■ **REQUEST**:
Copy the listing below verbatim, starting at its first line and ending at the line "26: (428, 264)", with both of those lines included.
═══ RECORDS SUPPLIED
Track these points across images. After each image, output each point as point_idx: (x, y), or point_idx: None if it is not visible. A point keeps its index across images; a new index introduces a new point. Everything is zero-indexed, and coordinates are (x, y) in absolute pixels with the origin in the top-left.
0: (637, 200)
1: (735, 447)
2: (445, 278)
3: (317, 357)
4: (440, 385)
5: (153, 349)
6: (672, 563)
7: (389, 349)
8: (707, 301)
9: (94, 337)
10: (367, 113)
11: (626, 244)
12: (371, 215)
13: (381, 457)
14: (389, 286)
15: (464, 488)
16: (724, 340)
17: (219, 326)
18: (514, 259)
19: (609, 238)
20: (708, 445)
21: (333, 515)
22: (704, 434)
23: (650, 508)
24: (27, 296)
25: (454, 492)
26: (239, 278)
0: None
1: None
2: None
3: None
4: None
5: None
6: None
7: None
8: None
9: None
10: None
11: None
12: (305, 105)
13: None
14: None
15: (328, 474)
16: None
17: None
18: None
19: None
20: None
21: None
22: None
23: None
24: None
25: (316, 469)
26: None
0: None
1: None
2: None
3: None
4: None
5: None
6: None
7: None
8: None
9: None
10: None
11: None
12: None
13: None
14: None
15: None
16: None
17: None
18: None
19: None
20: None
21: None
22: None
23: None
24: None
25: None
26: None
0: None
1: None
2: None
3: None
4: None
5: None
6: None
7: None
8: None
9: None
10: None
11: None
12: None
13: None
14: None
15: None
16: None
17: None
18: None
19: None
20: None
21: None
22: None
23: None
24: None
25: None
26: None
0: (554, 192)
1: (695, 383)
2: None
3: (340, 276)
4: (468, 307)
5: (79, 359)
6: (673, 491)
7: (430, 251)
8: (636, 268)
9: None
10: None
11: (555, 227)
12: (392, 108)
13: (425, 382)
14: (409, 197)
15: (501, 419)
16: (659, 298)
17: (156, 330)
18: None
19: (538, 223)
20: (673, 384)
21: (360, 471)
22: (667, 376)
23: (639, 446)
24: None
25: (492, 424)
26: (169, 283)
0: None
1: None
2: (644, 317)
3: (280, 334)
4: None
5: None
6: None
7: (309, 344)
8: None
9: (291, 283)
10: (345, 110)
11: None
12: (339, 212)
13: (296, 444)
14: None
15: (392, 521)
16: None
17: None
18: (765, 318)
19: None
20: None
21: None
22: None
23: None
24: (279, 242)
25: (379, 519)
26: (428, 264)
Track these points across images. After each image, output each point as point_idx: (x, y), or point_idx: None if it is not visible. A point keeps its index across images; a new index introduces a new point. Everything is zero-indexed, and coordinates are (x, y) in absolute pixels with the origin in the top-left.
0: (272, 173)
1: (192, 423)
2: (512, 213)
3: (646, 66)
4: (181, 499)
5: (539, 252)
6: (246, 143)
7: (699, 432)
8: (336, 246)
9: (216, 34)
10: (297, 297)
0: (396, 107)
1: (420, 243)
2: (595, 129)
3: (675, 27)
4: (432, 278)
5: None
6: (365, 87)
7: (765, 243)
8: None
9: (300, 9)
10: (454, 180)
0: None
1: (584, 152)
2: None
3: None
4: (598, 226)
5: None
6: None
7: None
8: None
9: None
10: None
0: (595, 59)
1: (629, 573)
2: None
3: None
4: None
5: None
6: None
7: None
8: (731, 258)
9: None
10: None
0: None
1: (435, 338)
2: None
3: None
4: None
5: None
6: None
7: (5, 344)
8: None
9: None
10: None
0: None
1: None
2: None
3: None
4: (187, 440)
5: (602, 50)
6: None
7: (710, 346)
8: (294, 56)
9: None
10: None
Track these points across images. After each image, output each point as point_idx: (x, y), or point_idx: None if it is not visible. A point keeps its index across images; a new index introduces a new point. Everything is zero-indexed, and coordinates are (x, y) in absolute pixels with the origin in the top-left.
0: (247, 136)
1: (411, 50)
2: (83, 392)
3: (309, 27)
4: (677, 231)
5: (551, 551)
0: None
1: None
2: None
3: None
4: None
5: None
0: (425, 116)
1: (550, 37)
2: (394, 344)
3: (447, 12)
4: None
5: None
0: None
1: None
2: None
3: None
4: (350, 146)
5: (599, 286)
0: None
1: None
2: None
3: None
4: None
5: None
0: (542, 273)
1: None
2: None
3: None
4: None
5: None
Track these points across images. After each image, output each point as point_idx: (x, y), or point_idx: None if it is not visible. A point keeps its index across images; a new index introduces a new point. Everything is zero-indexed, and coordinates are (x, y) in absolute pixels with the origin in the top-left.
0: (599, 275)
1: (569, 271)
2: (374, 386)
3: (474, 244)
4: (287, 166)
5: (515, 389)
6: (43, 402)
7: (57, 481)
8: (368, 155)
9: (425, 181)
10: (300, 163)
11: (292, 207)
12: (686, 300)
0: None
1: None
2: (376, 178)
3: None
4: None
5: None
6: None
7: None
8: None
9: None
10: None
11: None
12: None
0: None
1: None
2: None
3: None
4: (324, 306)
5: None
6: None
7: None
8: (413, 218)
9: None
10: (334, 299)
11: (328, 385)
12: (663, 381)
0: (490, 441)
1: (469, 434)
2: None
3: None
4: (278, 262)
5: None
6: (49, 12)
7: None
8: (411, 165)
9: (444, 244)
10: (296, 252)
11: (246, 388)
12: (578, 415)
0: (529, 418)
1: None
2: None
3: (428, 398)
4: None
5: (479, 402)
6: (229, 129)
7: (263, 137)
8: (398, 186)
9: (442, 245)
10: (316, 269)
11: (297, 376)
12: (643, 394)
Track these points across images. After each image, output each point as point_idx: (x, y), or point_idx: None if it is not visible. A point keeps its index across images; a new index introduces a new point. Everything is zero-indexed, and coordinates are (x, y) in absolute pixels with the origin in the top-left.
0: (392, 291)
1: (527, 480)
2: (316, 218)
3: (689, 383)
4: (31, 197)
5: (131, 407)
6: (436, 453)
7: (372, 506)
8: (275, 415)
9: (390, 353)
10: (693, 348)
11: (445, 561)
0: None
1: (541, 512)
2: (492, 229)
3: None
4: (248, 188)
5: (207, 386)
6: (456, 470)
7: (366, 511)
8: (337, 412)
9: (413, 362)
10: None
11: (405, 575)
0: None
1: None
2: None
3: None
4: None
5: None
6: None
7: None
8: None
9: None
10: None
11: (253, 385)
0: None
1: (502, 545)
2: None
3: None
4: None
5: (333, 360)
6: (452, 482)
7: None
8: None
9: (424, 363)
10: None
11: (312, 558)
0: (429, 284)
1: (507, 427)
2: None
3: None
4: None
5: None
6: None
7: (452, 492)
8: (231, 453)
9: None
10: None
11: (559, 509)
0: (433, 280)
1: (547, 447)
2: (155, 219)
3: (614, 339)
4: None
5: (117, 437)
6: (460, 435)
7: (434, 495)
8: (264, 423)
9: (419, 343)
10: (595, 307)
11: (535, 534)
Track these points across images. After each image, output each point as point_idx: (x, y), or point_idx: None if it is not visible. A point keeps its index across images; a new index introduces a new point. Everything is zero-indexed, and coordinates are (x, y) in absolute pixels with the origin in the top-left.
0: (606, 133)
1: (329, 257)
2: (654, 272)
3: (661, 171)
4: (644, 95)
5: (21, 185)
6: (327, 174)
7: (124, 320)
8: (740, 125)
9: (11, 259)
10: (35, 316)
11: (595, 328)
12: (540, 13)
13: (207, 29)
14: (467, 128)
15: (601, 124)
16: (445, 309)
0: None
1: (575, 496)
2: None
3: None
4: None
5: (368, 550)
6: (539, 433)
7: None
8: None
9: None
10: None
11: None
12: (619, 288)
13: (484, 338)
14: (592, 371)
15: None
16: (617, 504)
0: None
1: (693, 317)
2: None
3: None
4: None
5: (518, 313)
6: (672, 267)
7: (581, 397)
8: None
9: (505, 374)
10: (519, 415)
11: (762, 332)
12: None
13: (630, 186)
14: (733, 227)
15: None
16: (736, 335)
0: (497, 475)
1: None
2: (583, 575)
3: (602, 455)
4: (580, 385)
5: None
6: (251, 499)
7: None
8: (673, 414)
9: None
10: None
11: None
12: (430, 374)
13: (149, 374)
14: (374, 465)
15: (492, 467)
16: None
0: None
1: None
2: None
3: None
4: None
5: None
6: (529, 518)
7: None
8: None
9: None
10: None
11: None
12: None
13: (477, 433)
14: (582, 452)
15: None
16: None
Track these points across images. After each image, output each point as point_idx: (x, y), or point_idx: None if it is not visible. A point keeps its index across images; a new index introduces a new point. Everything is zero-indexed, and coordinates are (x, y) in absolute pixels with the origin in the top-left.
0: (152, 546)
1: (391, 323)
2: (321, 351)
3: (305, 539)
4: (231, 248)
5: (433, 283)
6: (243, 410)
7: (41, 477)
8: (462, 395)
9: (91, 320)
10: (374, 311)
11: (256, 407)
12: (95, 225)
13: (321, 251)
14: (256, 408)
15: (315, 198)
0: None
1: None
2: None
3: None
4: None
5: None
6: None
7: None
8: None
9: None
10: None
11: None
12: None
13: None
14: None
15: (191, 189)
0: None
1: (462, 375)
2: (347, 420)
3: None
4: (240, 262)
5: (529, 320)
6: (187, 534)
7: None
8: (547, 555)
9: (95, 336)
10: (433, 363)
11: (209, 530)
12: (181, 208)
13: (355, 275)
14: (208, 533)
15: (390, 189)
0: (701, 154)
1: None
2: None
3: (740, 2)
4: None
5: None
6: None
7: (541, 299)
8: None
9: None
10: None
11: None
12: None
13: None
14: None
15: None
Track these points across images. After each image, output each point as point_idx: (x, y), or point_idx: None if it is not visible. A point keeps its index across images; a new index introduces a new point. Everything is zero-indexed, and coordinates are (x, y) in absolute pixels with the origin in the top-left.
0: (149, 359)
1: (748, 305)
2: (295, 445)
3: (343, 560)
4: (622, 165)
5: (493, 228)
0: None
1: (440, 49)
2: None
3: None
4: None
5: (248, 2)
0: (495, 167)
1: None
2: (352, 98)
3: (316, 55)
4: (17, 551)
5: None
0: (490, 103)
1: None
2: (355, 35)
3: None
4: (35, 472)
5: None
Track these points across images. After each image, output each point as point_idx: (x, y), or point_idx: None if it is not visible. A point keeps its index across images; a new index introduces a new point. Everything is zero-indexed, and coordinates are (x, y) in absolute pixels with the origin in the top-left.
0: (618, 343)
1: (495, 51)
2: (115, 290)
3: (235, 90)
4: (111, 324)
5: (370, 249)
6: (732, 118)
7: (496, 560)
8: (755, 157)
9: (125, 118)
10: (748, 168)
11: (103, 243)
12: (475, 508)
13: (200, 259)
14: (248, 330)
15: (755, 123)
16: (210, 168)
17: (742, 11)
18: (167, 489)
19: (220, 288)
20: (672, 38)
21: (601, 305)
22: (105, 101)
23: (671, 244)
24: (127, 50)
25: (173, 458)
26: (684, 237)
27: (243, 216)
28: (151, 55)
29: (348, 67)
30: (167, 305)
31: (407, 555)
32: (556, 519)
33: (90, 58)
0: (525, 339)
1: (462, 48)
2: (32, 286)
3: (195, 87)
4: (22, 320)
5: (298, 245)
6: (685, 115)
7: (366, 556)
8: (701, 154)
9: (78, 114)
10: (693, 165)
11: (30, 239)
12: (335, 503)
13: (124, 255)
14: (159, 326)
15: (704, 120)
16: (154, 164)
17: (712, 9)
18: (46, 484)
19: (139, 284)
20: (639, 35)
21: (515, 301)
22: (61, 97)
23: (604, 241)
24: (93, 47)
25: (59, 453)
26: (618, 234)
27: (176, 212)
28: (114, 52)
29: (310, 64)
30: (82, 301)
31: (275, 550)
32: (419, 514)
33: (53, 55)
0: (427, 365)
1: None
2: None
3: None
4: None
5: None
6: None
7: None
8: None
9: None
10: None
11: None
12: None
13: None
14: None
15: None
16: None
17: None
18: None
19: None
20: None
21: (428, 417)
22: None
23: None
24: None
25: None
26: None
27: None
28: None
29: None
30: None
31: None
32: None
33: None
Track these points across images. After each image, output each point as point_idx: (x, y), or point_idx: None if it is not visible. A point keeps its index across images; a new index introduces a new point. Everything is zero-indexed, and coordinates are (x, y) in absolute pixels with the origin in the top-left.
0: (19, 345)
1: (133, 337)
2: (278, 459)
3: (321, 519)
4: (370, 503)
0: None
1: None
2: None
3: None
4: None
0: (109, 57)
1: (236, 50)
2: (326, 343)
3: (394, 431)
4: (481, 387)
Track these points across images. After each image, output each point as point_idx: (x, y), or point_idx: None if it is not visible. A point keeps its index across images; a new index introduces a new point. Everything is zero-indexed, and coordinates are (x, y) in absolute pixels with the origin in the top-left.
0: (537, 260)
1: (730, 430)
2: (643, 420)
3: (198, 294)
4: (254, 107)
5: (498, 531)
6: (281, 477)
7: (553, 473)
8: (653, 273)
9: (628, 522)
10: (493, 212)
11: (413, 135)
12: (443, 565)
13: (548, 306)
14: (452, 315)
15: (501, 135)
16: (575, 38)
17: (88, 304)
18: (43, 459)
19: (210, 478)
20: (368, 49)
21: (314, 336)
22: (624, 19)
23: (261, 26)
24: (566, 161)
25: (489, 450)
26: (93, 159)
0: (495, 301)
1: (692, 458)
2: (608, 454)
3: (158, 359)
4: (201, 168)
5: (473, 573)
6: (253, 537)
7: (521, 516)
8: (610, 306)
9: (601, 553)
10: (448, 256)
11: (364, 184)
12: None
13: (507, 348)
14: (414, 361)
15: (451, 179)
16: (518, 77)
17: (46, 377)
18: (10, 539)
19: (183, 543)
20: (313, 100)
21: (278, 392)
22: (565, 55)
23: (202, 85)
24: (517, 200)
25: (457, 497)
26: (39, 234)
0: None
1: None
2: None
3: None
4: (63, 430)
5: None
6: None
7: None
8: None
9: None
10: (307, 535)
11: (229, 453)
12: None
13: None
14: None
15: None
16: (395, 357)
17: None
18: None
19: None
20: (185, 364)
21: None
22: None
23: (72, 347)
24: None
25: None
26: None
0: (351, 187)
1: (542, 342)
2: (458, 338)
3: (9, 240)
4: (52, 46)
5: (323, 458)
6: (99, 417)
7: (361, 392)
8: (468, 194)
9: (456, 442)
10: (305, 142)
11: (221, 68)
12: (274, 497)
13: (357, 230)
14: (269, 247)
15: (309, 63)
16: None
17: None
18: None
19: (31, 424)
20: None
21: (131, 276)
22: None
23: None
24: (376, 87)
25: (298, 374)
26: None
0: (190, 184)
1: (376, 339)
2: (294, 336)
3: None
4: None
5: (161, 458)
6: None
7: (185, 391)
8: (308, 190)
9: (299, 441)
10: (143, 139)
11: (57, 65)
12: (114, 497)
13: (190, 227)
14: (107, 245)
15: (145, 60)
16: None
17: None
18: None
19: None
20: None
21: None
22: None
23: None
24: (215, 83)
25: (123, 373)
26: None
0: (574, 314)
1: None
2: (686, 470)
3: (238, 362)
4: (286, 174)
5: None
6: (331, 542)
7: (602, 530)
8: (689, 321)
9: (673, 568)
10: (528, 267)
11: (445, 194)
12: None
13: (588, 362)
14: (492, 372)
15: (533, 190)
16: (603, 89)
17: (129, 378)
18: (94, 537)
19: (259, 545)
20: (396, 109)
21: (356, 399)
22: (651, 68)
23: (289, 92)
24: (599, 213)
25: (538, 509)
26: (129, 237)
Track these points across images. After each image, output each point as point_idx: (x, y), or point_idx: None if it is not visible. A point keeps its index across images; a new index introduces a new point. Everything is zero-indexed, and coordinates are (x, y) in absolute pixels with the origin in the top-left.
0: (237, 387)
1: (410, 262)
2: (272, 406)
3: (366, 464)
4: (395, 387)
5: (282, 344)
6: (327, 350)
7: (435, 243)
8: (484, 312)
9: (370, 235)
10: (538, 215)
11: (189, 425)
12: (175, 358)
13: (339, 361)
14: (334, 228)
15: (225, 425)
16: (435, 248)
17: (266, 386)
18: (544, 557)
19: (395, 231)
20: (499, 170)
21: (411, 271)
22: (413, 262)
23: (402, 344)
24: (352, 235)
══════
■ **COMPLETE RESPONSE**:
Track these points across images. After each image, output each point as point_idx: (x, y), or point_idx: None if it is not visible. A point keeps its index across images; a new index introduces a new point. Everything is zero-indexed, and coordinates are (x, y) in absolute pixels with the origin in the top-left.
0: (637, 200)
1: (735, 447)
2: (445, 278)
3: (317, 357)
4: (440, 385)
5: (153, 349)
6: (672, 563)
7: (389, 349)
8: (707, 301)
9: (94, 337)
10: (367, 113)
11: (626, 244)
12: (371, 215)
13: (381, 457)
14: (389, 286)
15: (464, 488)
16: (724, 340)
17: (219, 326)
18: (514, 259)
19: (609, 238)
20: (708, 445)
21: (333, 515)
22: (704, 434)
23: (650, 508)
24: (27, 296)
25: (454, 492)
26: (239, 278)
0: None
1: None
2: None
3: None
4: None
5: None
6: None
7: None
8: None
9: None
10: None
11: None
12: (305, 105)
13: None
14: None
15: (328, 474)
16: None
17: None
18: None
19: None
20: None
21: None
22: None
23: None
24: None
25: (316, 469)
26: None
0: None
1: None
2: None
3: None
4: None
5: None
6: None
7: None
8: None
9: None
10: None
11: None
12: None
13: None
14: None
15: None
16: None
17: None
18: None
19: None
20: None
21: None
22: None
23: None
24: None
25: None
26: None
0: None
1: None
2: None
3: None
4: None
5: None
6: None
7: None
8: None
9: None
10: None
11: None
12: None
13: None
14: None
15: None
16: None
17: None
18: None
19: None
20: None
21: None
22: None
23: None
24: None
25: None
26: None
0: (554, 192)
1: (695, 383)
2: None
3: (340, 276)
4: (468, 307)
5: (79, 359)
6: (673, 491)
7: (430, 251)
8: (636, 268)
9: None
10: None
11: (555, 227)
12: (392, 108)
13: (425, 382)
14: (409, 197)
15: (501, 419)
16: (659, 298)
17: (156, 330)
18: None
19: (538, 223)
20: (673, 384)
21: (360, 471)
22: (667, 376)
23: (639, 446)
24: None
25: (492, 424)
26: (169, 283)
0: None
1: None
2: (644, 317)
3: (280, 334)
4: None
5: None
6: None
7: (309, 344)
8: None
9: (291, 283)
10: (345, 110)
11: None
12: (339, 212)
13: (296, 444)
14: None
15: (392, 521)
16: None
17: None
18: (765, 318)
19: None
20: None
21: None
22: None
23: None
24: (279, 242)
25: (379, 519)
26: (428, 264)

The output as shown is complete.